- [PASSAGE PROVIDED]

Release Date: 08/04/2015 11:02
Code(s): EMI     PDF:  
Wrap Text
Posting of circular relating to establishment of Emira as an internally managed corporate REIT

Emira Property Fund
A property fund created under the Emira Property Scheme,
registered in terms of the Collective Investment Schemes Control Act 45 of 2002
(Approved as a REIT by the JSE)
Share code: EMI
ISIN: ZAE00050712
(“Emira” or “the Fund”)

POSTING OF CIRCULAR RELATING TO ESTABLISHMENT OF EMIRA AS AN INTERNALLY MANAGED
CORPORATE REIT

1. Introduction

    On 1 July 2013, Emira was granted Real Estate Investment Trust (“REIT”) status by the Johannesburg
    Stock Exchange (“JSE”). In terms of the Collective Investment Schemes Control Act 45 of 2002
    (“CISCA”), Emira remains a portfolio created under a Collective Investment Scheme in Property (“CISP”)
    but is recognised as a trust REIT for taxation purposes.

    The introduction of REIT legislation has removed the major advantage for Emira to remain a CISP and
    the Fund’s property manager, Strategic Real Estate Managers (Proprietary) Limited (“STREM”) has
    determined that it would be beneficial for Emira to convert into a company, becoming a corporate REIT
    (“New Emira”). Accordingly, Emira intends to effect a series of steps in order to facilitate its restructure
    into a corporate REIT (“the Transaction”) and to internalise the management function of STREM in a
    manner that would better align the interests of Emira's management with those of its participatory
    interest holders (“PI Holders”).

2. Background and rationale

    On 28 March 2014, the Registrar of Collective Investment Schemes(“Registrar”) issued Board Notice 42
    of 2014 (“Conversion Notice”) setting out the procedure to be followed for the winding up of a CISP and
    the conversion of a CISP to a listed corporate REIT governed by the Companies Act 71 of 2008 and the
    Listings Requirements of the JSE Limited.

    The Conversion Notice was issued in the context of the introduction of the REIT regime. As this resulted
    in the alignment of the fiscal consequences of investing in a CISP and a property loan stock company,
    the key rationale for Emira being established as a CISP no longer exists.

    Although Emira has been granted REIT status by the JSE, there are still various operational
    disadvantages to remaining a CISP that would be remedied by the conversion into a corporate REIT.
    Such conversion will allow the asset-management function currently provided by STREM to be
    internalised in New Emira and will permit part ownership in unlisted property companies which is
    prohibited under the CISCA.

    Furthermore, there is a strong preference for property investment entities to be structured as corporate
    REITs as they are better understood by institutional investors.

[Extracted items]
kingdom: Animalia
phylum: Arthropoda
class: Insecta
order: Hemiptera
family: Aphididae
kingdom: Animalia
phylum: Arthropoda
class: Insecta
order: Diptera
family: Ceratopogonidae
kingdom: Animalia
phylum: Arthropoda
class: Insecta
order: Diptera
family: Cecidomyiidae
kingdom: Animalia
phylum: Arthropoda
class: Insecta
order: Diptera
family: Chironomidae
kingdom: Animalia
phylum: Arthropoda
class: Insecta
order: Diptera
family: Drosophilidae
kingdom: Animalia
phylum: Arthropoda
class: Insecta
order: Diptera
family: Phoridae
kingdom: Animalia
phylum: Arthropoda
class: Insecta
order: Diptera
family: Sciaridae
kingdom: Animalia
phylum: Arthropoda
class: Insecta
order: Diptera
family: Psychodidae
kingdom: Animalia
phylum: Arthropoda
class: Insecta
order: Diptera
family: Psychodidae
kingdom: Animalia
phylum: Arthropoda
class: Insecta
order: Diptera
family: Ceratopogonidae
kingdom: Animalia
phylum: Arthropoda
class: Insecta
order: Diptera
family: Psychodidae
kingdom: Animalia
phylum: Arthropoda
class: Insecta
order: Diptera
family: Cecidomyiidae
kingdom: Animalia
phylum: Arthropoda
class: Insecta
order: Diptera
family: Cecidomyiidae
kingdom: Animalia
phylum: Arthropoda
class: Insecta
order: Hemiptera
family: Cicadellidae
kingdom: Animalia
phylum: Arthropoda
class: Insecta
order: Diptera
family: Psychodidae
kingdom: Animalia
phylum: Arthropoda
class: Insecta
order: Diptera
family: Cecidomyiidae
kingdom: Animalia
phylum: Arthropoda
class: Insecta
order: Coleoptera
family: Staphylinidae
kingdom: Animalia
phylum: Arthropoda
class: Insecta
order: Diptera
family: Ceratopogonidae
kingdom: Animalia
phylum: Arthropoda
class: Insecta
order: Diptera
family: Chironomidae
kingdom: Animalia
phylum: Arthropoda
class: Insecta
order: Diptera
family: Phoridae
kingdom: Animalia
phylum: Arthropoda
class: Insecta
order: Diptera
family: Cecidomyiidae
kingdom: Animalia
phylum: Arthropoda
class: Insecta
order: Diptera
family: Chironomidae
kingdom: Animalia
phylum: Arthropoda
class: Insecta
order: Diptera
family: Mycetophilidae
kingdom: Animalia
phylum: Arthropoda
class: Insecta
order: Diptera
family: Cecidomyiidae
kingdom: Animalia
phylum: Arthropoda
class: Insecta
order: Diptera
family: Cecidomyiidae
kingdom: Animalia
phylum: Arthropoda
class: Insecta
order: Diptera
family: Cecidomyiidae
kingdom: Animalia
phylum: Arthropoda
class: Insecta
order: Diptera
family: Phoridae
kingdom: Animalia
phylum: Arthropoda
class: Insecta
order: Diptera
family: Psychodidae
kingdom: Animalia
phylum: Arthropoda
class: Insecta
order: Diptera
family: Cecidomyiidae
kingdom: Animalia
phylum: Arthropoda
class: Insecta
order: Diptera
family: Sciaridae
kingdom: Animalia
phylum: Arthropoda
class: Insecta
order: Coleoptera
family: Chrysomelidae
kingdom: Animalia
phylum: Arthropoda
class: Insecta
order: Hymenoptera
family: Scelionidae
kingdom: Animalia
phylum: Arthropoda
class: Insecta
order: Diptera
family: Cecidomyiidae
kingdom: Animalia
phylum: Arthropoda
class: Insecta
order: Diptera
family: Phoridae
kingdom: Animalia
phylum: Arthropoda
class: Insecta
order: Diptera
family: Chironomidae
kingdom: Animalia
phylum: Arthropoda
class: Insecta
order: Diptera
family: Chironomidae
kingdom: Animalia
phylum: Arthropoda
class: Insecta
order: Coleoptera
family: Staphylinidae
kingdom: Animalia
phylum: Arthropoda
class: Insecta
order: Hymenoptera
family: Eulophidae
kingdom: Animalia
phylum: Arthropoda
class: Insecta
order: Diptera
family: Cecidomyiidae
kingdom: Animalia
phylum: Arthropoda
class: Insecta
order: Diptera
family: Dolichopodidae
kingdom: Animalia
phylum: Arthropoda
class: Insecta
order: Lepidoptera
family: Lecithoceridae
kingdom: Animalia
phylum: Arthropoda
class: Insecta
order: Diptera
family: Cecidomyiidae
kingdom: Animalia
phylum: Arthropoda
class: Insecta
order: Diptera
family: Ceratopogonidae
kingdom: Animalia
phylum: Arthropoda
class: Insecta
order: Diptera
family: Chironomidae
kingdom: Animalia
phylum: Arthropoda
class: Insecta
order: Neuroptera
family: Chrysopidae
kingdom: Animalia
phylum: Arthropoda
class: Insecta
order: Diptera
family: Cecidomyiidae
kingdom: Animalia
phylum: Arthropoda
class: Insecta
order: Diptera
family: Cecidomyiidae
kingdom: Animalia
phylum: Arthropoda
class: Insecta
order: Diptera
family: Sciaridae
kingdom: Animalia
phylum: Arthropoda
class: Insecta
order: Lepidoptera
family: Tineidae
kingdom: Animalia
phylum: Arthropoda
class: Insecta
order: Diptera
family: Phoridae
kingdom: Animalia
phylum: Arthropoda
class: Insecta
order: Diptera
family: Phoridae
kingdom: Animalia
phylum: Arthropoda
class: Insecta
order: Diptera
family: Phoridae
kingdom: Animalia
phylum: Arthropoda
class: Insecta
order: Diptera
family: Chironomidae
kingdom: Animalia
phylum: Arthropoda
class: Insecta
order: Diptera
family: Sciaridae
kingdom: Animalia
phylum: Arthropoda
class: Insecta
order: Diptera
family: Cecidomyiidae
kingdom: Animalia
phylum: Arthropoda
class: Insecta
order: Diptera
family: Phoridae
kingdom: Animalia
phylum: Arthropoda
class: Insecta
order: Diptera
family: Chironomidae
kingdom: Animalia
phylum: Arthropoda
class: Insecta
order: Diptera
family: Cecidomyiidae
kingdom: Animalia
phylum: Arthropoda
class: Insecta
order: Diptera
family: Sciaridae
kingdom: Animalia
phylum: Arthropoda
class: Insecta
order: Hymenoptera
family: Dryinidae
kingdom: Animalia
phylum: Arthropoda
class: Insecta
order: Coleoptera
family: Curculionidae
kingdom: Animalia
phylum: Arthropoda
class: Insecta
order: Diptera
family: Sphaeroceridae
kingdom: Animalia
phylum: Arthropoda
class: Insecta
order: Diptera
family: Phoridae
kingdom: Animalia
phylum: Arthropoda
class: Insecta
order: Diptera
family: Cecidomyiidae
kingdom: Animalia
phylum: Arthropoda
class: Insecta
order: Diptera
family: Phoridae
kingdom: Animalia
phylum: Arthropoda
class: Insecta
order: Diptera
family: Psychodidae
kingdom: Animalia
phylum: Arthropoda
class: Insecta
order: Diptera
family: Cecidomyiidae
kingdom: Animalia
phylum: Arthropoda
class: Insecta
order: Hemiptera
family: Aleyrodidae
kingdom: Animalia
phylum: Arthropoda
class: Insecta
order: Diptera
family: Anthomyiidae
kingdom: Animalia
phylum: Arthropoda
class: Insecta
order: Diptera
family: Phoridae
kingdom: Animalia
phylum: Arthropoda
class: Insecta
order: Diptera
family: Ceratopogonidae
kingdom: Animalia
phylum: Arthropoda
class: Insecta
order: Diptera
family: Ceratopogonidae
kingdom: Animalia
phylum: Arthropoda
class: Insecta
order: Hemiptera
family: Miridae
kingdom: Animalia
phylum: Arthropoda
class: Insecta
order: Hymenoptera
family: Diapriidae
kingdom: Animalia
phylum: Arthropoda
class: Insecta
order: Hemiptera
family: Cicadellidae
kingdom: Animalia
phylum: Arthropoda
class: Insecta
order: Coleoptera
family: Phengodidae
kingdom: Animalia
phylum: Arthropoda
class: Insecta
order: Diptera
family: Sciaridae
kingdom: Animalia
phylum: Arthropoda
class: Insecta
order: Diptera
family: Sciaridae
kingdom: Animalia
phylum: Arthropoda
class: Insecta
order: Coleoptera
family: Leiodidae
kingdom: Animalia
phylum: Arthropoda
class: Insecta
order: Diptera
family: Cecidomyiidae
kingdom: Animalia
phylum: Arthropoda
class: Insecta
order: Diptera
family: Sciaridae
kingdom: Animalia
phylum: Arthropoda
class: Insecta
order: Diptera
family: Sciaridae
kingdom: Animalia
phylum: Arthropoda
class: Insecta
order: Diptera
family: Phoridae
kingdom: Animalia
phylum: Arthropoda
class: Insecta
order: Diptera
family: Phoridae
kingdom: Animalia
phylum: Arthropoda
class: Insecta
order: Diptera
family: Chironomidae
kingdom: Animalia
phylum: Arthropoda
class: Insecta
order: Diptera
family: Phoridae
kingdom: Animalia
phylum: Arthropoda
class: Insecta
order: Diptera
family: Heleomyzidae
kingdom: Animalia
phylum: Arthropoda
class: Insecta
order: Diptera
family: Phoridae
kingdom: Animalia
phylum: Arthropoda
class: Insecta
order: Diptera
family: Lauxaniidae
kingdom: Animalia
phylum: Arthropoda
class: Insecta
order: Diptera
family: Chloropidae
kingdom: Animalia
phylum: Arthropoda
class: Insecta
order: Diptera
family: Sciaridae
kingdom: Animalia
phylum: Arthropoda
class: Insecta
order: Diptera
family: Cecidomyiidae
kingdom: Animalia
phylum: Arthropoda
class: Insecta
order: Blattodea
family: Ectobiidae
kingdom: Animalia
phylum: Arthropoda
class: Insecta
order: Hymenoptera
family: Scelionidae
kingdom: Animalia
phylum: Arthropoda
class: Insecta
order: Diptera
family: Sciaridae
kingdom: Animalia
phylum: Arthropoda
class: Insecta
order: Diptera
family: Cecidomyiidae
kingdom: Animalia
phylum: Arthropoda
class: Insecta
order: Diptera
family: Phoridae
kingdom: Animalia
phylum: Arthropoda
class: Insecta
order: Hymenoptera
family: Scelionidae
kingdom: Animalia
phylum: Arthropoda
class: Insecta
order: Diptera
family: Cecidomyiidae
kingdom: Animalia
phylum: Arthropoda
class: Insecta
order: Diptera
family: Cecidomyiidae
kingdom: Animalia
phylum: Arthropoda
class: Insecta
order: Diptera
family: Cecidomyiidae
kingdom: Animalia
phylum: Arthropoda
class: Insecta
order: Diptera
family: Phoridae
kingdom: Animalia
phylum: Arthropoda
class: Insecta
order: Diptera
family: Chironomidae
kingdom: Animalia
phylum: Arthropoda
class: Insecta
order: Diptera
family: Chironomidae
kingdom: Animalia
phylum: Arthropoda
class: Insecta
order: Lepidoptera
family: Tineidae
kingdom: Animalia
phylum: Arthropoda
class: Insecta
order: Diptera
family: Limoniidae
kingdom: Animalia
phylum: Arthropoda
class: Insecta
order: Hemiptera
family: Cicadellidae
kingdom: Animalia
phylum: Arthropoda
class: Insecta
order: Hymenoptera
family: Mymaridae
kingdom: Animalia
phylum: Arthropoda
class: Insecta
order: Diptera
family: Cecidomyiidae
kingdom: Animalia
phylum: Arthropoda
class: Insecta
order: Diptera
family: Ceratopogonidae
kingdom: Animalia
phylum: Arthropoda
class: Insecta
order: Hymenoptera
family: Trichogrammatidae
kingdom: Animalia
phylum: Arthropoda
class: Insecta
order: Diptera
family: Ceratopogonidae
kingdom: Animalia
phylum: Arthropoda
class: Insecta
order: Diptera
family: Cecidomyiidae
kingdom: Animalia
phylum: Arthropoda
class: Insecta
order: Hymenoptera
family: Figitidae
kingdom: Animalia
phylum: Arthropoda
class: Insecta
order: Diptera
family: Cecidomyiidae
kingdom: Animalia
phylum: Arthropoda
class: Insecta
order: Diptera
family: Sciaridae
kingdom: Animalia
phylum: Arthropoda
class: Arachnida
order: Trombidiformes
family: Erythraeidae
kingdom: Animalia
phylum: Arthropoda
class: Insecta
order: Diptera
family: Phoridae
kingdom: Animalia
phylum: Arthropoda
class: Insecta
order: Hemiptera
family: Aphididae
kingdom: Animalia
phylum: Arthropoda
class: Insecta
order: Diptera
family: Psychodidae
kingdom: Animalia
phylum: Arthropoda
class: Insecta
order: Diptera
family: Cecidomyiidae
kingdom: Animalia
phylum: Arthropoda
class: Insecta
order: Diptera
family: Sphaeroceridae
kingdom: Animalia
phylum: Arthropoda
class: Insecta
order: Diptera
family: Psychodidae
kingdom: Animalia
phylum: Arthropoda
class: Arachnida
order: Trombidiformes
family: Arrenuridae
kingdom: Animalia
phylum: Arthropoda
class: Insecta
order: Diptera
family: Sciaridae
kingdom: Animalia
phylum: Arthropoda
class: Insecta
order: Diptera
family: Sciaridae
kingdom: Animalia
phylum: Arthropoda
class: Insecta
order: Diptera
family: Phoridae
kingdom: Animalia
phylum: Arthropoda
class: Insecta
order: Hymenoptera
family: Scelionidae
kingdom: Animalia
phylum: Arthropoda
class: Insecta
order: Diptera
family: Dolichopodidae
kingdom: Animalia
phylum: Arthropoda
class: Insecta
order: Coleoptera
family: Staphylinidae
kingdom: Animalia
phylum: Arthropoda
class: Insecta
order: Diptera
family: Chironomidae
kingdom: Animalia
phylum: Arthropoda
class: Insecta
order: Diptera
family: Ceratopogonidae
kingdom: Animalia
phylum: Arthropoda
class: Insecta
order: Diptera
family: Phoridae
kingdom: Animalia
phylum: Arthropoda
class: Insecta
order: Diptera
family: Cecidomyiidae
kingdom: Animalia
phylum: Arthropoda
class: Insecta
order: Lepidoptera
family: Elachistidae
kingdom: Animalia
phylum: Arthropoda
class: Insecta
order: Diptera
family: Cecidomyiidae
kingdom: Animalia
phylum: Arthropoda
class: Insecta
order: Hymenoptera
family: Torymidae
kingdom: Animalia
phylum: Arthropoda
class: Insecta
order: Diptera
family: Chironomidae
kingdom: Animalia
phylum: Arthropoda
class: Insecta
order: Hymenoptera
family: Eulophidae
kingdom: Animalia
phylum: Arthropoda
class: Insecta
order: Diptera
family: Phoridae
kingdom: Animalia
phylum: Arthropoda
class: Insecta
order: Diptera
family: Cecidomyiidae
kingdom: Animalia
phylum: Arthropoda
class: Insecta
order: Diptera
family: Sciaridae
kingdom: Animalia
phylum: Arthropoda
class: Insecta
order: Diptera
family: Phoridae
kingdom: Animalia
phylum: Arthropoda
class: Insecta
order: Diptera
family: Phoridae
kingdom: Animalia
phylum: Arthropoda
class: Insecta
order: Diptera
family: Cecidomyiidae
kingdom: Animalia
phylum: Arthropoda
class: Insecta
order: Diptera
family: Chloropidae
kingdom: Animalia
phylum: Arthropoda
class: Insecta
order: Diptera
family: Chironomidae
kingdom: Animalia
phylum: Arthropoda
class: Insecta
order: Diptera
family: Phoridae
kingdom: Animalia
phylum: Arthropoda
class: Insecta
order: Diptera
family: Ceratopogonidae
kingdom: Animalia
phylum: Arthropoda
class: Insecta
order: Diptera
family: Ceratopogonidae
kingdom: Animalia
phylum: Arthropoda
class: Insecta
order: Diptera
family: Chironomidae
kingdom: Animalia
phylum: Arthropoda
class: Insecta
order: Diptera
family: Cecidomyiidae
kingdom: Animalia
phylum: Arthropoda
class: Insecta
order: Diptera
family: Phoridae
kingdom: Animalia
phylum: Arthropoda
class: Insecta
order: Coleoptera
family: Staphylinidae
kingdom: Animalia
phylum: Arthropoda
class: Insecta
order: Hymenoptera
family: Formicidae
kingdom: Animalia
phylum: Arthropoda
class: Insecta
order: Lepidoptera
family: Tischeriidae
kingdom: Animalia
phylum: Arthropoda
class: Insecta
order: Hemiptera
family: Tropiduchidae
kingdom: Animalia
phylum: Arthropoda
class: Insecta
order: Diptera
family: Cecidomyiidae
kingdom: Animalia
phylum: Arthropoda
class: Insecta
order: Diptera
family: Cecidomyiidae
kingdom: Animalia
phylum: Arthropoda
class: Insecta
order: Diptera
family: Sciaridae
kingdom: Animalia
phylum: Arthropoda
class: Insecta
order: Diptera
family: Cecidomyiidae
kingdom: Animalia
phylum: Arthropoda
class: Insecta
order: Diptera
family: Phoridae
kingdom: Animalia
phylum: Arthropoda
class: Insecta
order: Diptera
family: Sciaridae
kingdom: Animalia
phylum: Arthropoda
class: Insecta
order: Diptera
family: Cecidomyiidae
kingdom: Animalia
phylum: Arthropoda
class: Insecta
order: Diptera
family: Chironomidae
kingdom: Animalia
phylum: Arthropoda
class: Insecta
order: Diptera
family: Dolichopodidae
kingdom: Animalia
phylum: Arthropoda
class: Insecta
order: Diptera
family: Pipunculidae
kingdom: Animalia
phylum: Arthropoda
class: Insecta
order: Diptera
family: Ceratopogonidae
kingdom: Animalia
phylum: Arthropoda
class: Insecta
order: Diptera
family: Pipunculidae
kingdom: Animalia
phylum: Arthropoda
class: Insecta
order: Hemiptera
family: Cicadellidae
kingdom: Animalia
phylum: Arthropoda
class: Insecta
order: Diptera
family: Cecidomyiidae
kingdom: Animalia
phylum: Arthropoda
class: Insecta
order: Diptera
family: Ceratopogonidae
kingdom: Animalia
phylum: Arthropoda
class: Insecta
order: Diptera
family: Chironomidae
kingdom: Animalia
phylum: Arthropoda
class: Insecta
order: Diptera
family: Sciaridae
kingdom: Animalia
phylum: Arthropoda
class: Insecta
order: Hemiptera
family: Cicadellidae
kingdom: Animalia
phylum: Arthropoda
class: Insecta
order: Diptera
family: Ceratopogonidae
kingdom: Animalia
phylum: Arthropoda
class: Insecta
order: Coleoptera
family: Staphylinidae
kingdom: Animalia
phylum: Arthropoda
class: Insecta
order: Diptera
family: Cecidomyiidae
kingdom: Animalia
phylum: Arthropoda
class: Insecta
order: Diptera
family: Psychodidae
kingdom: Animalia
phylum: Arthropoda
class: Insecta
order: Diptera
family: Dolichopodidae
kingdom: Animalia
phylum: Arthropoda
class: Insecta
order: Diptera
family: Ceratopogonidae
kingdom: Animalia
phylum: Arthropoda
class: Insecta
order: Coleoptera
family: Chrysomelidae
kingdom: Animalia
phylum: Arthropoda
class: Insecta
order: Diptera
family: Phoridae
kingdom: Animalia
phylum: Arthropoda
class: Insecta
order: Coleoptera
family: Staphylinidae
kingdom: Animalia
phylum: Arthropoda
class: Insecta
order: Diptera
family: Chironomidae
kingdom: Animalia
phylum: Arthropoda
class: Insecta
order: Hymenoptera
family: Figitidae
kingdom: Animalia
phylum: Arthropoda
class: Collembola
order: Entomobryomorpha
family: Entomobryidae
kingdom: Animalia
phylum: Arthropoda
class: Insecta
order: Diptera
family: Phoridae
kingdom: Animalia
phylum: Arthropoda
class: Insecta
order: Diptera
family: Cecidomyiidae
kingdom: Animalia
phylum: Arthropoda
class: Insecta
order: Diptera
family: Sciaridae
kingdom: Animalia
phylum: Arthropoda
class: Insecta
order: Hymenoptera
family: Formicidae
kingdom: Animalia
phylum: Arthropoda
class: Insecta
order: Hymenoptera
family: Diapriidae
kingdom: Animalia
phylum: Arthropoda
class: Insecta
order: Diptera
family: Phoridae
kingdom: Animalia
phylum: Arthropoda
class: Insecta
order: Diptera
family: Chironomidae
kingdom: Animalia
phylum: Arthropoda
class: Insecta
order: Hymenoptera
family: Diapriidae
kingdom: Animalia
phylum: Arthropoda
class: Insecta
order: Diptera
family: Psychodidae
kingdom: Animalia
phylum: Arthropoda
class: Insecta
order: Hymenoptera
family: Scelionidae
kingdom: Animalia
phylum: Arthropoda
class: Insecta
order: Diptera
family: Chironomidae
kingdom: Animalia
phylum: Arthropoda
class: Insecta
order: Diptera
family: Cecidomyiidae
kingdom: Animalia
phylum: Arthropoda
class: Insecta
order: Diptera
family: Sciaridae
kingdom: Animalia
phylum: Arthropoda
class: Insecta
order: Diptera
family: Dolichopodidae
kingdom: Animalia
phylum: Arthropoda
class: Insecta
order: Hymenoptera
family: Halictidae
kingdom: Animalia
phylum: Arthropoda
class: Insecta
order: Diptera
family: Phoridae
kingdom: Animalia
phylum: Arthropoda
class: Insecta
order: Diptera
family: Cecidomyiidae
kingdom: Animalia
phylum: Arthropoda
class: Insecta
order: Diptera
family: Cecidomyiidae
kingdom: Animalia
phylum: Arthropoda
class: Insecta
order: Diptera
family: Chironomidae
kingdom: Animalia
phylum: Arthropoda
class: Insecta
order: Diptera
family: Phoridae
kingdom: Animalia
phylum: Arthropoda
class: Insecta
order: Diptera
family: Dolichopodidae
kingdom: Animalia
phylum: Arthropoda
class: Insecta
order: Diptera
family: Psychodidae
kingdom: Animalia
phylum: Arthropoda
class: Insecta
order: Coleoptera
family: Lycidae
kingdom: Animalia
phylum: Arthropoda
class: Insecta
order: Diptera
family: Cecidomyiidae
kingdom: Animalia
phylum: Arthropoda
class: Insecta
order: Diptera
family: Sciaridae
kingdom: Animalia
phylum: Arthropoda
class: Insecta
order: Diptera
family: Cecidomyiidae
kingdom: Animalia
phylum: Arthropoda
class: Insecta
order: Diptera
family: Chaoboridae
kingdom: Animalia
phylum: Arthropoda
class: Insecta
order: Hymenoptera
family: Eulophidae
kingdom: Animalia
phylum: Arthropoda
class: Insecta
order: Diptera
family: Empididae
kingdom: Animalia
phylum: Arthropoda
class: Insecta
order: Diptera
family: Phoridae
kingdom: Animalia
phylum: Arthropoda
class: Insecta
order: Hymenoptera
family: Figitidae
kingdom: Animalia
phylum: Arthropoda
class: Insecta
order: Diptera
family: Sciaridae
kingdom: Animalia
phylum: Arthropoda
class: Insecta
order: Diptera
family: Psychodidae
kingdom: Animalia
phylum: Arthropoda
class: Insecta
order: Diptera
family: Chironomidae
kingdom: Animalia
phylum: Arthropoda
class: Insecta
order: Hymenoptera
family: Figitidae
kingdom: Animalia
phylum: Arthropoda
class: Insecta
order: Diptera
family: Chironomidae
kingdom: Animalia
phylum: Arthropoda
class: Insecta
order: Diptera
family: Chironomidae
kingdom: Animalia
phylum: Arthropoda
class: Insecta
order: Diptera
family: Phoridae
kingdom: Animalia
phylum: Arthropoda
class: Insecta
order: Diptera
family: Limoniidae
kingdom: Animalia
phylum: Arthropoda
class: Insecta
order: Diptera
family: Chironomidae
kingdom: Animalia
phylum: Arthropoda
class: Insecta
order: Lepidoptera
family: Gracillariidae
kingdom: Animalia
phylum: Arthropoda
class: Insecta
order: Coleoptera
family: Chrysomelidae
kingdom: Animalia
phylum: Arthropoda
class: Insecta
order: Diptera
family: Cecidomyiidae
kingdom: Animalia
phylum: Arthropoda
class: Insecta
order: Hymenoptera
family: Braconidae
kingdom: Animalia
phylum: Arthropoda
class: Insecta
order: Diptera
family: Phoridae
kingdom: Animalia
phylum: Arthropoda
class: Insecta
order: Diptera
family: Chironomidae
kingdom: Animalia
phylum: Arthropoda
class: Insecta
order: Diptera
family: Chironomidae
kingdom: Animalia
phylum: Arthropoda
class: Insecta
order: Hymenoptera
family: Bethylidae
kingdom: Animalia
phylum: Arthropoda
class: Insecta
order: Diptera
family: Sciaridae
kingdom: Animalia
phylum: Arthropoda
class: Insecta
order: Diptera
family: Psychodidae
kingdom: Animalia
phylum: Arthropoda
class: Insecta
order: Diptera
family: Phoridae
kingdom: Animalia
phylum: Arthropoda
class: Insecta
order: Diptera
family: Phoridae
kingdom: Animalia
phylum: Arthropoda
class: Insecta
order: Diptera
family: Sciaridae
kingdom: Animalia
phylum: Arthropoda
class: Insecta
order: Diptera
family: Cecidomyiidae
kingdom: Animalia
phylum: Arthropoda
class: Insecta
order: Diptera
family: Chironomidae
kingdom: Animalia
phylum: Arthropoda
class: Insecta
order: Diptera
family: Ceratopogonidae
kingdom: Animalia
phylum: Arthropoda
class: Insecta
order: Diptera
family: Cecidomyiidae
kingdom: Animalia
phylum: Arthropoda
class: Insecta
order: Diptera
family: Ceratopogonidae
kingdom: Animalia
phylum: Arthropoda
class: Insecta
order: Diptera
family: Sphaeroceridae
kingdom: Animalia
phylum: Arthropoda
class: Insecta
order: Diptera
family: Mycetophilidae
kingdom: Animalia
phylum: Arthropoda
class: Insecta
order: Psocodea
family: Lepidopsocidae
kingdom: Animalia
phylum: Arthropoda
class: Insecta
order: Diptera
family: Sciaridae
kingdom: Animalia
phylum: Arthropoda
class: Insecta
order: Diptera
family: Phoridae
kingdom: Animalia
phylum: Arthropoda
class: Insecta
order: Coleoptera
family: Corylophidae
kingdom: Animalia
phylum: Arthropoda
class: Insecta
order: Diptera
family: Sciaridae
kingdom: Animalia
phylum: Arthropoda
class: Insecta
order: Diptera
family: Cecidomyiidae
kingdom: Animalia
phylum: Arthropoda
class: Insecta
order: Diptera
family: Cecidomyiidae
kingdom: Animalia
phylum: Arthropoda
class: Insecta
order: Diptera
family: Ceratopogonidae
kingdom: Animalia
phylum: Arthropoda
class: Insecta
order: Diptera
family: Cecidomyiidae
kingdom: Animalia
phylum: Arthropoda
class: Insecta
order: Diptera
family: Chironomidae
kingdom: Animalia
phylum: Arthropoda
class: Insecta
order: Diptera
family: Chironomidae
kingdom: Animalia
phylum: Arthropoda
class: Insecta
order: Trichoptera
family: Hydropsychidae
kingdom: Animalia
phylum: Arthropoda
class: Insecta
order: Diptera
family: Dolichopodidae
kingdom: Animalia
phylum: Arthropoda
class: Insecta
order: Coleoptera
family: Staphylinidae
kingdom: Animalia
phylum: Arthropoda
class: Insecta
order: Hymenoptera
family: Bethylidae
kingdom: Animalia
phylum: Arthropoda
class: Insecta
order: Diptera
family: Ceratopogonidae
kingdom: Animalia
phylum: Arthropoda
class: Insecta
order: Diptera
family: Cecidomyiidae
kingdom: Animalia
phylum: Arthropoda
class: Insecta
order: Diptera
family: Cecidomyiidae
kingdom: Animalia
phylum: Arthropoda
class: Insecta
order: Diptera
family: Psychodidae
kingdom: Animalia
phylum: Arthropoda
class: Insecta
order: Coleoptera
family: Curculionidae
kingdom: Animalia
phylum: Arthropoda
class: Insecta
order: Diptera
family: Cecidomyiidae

- [SET TASKS]
1. Decide whether each statement agrees with the Emira announcement, answering yes or no and quoting the words of the announcement that settle it: (a) Emira was granted REIT status by the JSE on 1 July 2013; (b) the CISCA allows part ownership in unlisted property companies; (c) STREM is the Fund's property manager.
2. According to the Emira announcement, on what date did the Registrar issue Board Notice 42 of 2014?
3. Pick up the Emira announcement after its last sentence and write the next part.
The items have no connection to the Emira announcement.

- [RESPONSES TO THE TASKS]
1.
(a) Yes: "On 1 July 2013, Emira was granted Real Estate Investment Trust (“REIT”) status"
(b) No: "part ownership in unlisted property companies which is prohibited under the CISCA"
(c) Yes: "the Fund’s property manager, Strategic Real Estate Managers (Proprietary) Limited"

2. 28 March 2014

3.
    Subject to the approval of PI Holders, therefore, the Transaction will be effected in accordance with the
    provisions of the Conversion Notice.

3. Mechanics of the transaction

    New Emira will internalise the asset management function currently performed by STREM by acquiring
    the entire issued share capital of and all shareholder claims against STREM from the Shareholders of
    STREM for their nominal and face value of R2 210 300 (two million two hundred and ten thousand three
    hundred rand) which will be payable in cash.

    In terms of the Transaction and with effect from 1 July 2015, Emira will dispose of all of its assets to New
    Emira in consideration for:

   -   the assumption by New Emira of Emira’s liabilities (including the payment of a distribution to PI
       Holders in respect of Emira’s financial year ended 30 June 2015, which distribution will be effected
       on or before 31 October 2015);

   -   the assumption by New Emira of Emira’s obligations under and relating to the the domestic medium
       term notes programme established by Emira on 12 August 2011 (“DMTN Restructure”);

   -   the transfer by novation of all rights, liabilities, duties and obligations of Emira in respect of all of the
       confirmations and other definitive documentation evidencing the interest rate swap agreements and
       currency swap agreements entered into by Emira (“Swap Agreements”), and

   -   the issuing of the shares in New Emira, directly to Emira PI Holders on behalf of Emira in the ratio of
       one New Emira share for every one Emira PI held on the Record Date for the Transaction, being
       Friday, 10 July 2015. Current PI Holders in Emira will therefore become direct shareholders in New
       Emira and will continue to be invested in the same base of assets in which they are currently
       invested via their holding of Emira participatory interests (“PIs”).

   Following PI Holder approval of and subsequent implementation of the Transaction, Emira will no longer
   hold any assets and liabilities and will therefore no longer qualify for a listing on the JSE. Accordingly,
   the listing of Emira on the Main Board of the JSE will be terminated with effect from Tuesday, 14 July
   2015 and Emira will be liquidated and wound-up.

   The net effect of the above will be to establish New Emira as an internally-managed corporate REIT, all
   the issued ordinary shares of which will be listed in the "Diversified REITs" sector of the JSE list, under
   the abbreviated name “EMIRA”, share code “EMI” and ISIN ZAE000203063, with effect from the
   commencement of trade on Monday, 6 July 2015.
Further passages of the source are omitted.